The continuing advances in computer technology have had three principal effects on the
controls field. One of these relates to the gigantic supercomputers. The size and the class of the
problems that can now be modeled, analyzed, and controlled are considerably large than they were
when the first edition of this book was written.
The second impact of the computer technology has to do with the proliferation and wide
availability of the microcomputers in homes and in the work place. Classical control theory was
dominated by graphical methods because at the time that was the only way to solve certain
problems. Now every control designer has easy access to powerful computer packages for systems
analysis and design .The old graphical methods have not yet disappeared, but have been
automated. They survive because of the insight and intuition that they can provide, some different
techniques are often better suited to a computer.. Although a computer can be used to carry out the
classical transform-inverse transform methods, it is used usually more efficient for a computer to
integrate differential equations directly.
The third major impact of the computers in that they are now so commonly used as just
another component in the control system. Their cost ,size ,and reliability make it possible to use
them routinely in many systems. This means that the discrete-time and digital system control now
deserves much more attention than it did in the past.
Modern control theory is well suited to the above trends because its time-domain techniques
and its mathematical language (matrices, linear vector spaces, etc.) are ideal when dealing with a
computer. Computers are a major reason for the existence of variable methods.

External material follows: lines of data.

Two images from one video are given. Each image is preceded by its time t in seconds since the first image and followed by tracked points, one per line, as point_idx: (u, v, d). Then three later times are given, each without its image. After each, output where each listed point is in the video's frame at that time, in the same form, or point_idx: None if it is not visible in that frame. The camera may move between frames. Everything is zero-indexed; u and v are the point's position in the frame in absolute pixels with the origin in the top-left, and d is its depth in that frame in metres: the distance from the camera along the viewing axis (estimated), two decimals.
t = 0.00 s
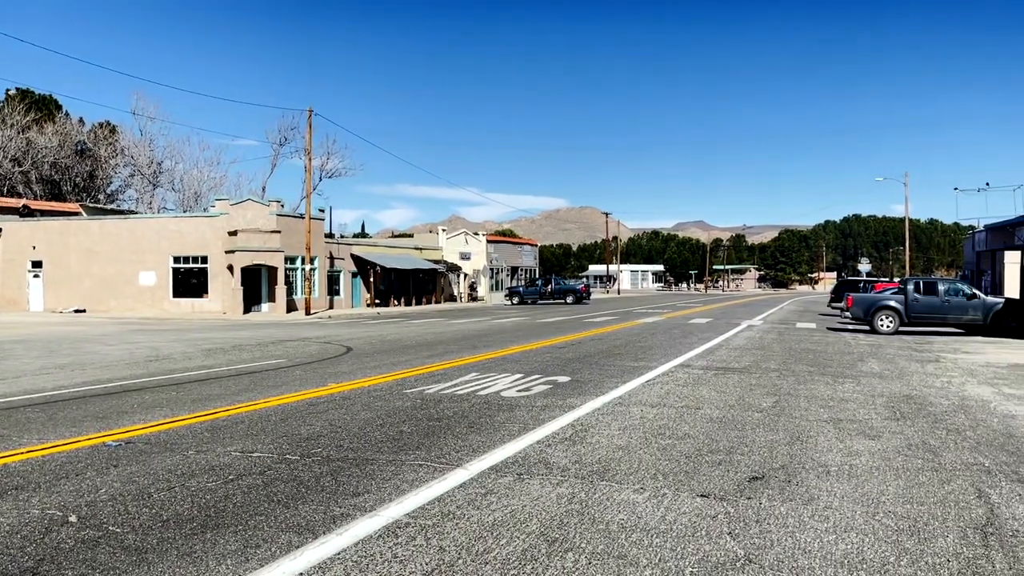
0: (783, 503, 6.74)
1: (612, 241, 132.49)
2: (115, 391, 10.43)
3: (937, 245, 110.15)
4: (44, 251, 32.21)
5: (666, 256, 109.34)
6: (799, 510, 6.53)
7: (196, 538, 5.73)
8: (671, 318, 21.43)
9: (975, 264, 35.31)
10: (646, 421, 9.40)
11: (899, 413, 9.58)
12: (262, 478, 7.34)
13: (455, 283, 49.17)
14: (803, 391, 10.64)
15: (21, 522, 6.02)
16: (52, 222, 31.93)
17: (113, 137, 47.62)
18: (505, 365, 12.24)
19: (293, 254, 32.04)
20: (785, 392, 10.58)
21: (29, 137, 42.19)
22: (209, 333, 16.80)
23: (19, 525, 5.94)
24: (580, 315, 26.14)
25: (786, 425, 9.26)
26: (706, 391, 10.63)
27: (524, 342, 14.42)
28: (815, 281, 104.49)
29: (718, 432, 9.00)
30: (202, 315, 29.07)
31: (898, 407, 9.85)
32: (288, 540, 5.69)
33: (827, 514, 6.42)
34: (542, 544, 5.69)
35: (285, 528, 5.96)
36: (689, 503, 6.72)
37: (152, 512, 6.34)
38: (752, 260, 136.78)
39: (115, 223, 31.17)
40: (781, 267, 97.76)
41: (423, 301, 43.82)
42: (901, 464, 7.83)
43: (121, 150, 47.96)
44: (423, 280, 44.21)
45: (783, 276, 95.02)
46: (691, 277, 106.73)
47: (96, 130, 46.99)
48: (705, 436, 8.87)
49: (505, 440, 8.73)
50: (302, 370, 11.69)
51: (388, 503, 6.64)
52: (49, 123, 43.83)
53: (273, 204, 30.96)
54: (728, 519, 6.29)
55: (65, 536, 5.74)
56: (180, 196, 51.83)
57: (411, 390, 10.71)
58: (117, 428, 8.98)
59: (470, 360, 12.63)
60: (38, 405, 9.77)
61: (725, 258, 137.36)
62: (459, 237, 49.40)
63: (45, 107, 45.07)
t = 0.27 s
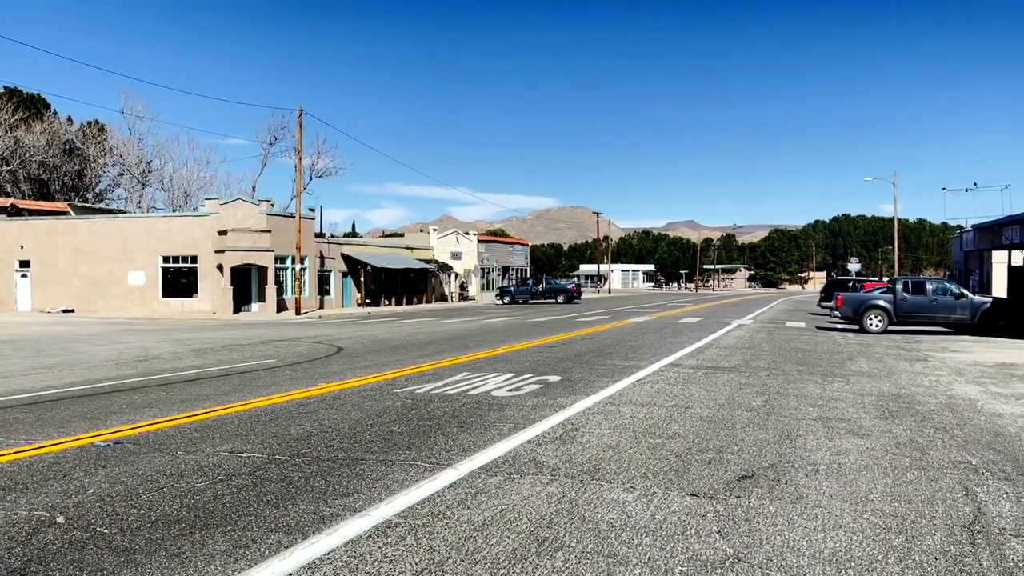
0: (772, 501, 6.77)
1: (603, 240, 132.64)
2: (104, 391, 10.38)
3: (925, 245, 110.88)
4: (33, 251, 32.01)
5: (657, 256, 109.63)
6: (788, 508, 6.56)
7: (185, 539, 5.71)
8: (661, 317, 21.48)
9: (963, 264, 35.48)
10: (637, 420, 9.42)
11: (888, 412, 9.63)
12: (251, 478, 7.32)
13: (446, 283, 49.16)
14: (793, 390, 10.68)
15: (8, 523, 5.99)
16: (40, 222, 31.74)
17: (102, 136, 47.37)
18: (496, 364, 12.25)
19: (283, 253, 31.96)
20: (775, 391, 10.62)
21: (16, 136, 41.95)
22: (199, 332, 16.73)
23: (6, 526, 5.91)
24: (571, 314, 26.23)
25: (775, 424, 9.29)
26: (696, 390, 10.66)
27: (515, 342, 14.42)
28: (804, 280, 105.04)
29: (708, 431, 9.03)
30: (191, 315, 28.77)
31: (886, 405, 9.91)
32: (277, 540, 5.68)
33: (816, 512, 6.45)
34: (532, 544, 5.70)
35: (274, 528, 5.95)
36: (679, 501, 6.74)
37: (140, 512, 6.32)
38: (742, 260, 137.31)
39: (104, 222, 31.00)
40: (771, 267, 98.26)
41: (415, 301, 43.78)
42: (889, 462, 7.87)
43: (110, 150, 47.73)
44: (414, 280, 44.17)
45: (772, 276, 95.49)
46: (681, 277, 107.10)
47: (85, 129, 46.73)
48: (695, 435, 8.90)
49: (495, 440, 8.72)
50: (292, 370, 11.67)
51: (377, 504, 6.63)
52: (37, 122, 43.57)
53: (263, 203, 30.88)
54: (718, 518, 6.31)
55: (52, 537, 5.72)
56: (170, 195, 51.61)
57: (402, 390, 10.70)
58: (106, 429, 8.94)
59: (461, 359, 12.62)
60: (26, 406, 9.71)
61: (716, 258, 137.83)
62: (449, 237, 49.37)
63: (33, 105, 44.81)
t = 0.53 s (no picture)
0: (762, 500, 6.79)
1: (594, 239, 132.71)
2: (93, 391, 10.33)
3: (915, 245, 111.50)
4: (21, 250, 31.81)
5: (648, 256, 109.84)
6: (778, 507, 6.58)
7: (174, 540, 5.69)
8: (653, 317, 21.54)
9: (952, 263, 35.65)
10: (627, 420, 9.44)
11: (877, 410, 9.67)
12: (241, 478, 7.30)
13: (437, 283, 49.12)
14: (783, 389, 10.71)
15: None
16: (28, 221, 31.54)
17: (91, 135, 47.11)
18: (487, 363, 12.25)
19: (274, 253, 31.87)
20: (765, 391, 10.64)
21: (4, 135, 41.69)
22: (188, 332, 16.65)
23: None
24: (561, 314, 26.31)
25: (765, 423, 9.32)
26: (686, 389, 10.67)
27: (507, 341, 14.42)
28: (795, 280, 105.48)
29: (699, 430, 9.04)
30: (181, 315, 28.85)
31: (875, 404, 9.95)
32: (266, 541, 5.66)
33: (806, 511, 6.47)
34: (523, 543, 5.70)
35: (264, 528, 5.93)
36: (669, 501, 6.75)
37: (129, 513, 6.28)
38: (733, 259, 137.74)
39: (93, 222, 30.83)
40: (762, 266, 98.67)
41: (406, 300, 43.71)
42: (879, 461, 7.90)
43: (99, 148, 47.48)
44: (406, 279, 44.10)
45: (763, 276, 95.81)
46: (672, 276, 107.39)
47: (74, 127, 46.46)
48: (685, 434, 8.91)
49: (486, 439, 8.72)
50: (282, 370, 11.64)
51: (368, 503, 6.62)
52: (26, 121, 43.29)
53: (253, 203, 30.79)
54: (707, 517, 6.32)
55: (40, 538, 5.68)
56: (160, 194, 51.37)
57: (392, 389, 10.68)
58: (94, 429, 8.88)
59: (452, 359, 12.61)
60: (13, 406, 9.65)
61: (708, 257, 138.19)
62: (441, 236, 49.35)
63: (21, 104, 44.52)
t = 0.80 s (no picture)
0: (754, 499, 6.80)
1: (586, 239, 132.79)
2: (82, 391, 10.28)
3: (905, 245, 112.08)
4: (11, 250, 31.62)
5: (640, 255, 110.01)
6: (769, 506, 6.60)
7: (165, 540, 5.67)
8: (644, 317, 21.54)
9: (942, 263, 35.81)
10: (619, 419, 9.45)
11: (867, 410, 9.71)
12: (232, 479, 7.27)
13: (429, 283, 49.08)
14: (774, 388, 10.74)
15: None
16: (18, 221, 31.36)
17: (81, 134, 46.86)
18: (478, 363, 12.25)
19: (266, 253, 31.78)
20: (757, 390, 10.67)
21: None
22: (179, 332, 16.58)
23: None
24: (553, 314, 26.41)
25: (757, 423, 9.34)
26: (677, 389, 10.69)
27: (499, 341, 14.42)
28: (786, 280, 105.83)
29: (690, 430, 9.06)
30: (172, 315, 28.76)
31: (866, 404, 9.99)
32: (258, 541, 5.65)
33: (796, 510, 6.49)
34: (515, 543, 5.69)
35: (255, 529, 5.91)
36: (661, 500, 6.76)
37: (119, 514, 6.26)
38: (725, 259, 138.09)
39: (83, 221, 30.67)
40: (753, 266, 98.98)
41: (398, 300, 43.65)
42: (869, 460, 7.93)
43: (89, 147, 47.22)
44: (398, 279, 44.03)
45: (754, 276, 96.15)
46: (664, 276, 107.58)
47: (63, 126, 46.19)
48: (677, 434, 8.93)
49: (478, 439, 8.71)
50: (273, 370, 11.60)
51: (359, 504, 6.61)
52: (15, 119, 43.01)
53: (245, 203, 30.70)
54: (699, 516, 6.34)
55: (29, 539, 5.65)
56: (151, 193, 51.14)
57: (384, 389, 10.66)
58: (84, 430, 8.84)
59: (444, 359, 12.60)
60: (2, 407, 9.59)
61: (700, 257, 138.44)
62: (433, 236, 49.31)
63: (11, 103, 44.25)
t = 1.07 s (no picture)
0: (745, 499, 6.82)
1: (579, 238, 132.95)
2: (73, 392, 10.22)
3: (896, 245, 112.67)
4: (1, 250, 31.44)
5: (632, 256, 110.15)
6: (760, 506, 6.61)
7: (155, 541, 5.64)
8: (637, 317, 21.55)
9: (933, 262, 35.97)
10: (611, 419, 9.45)
11: (859, 409, 9.74)
12: (223, 479, 7.24)
13: (421, 283, 49.03)
14: (766, 388, 10.77)
15: None
16: (8, 221, 31.18)
17: (72, 133, 46.62)
18: (471, 363, 12.24)
19: (257, 253, 31.69)
20: (749, 390, 10.70)
21: None
22: (170, 332, 16.52)
23: None
24: (546, 314, 26.52)
25: (749, 422, 9.37)
26: (670, 389, 10.71)
27: (492, 341, 14.42)
28: (778, 280, 106.15)
29: (682, 429, 9.07)
30: (163, 316, 28.70)
31: (857, 403, 10.02)
32: (249, 542, 5.63)
33: (788, 509, 6.51)
34: (507, 543, 5.69)
35: (246, 530, 5.89)
36: (653, 500, 6.76)
37: (110, 514, 6.23)
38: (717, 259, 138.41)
39: (74, 221, 30.52)
40: (745, 266, 99.25)
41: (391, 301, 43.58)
42: (860, 459, 7.96)
43: (80, 147, 46.99)
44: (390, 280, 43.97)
45: (746, 276, 96.48)
46: (657, 276, 107.76)
47: (54, 126, 45.95)
48: (669, 433, 8.94)
49: (471, 439, 8.71)
50: (265, 370, 11.56)
51: (351, 504, 6.59)
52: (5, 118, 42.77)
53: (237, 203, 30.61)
54: (691, 516, 6.35)
55: (19, 540, 5.61)
56: (142, 193, 50.91)
57: (377, 389, 10.64)
58: (75, 430, 8.78)
59: (437, 359, 12.59)
60: None
61: (692, 257, 138.66)
62: (425, 237, 49.26)
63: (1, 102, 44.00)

Most classical control techniques were developed for linear constant coefficient systems with
one input and one output(perhaps a few inputs and outputs).The language of classical techniques
is the Laplace or Z-transform and transfer functions. When nonlinearities and time variations are
present, the very basis for these classical techniques is removed. Some successful techniques such
as phase-plane methods, describing functions, and other methods, have been developed to
alleviate this shortcoming.
However, the greatest success has been limited to low-order systems. The state variable
approach of modern control theory provides a uniform and powerful methods of representing
systems of arbitrary order, linear or nonlinear, with time-varying or constant coefficients. It
provides an ideal formulation for computer implementation and is responsible for much of the
progress in optimization theory.
Modern control theory is a recent development in the field of control. Therefore, the name is
justified at least as a descriptive title. However, the foundations of modern control theory are to be
found in other well-established fields. Representing a system in terms of state variables is
equivalent to the approach of Hamiltonian mechanics, using generalized coordinates and
generalized moment. The advantages of this approach have been well-known in classical physics
for many years. The advantages of using matrices when dealing with simultaneous equations of
various kinds have long been appreciated in applied mathematics. The field of linear algedra also
contributes heavily to modern control theory. This is due to the concise notation, the generality of
the results, and the economy of thought that linear algebra provides.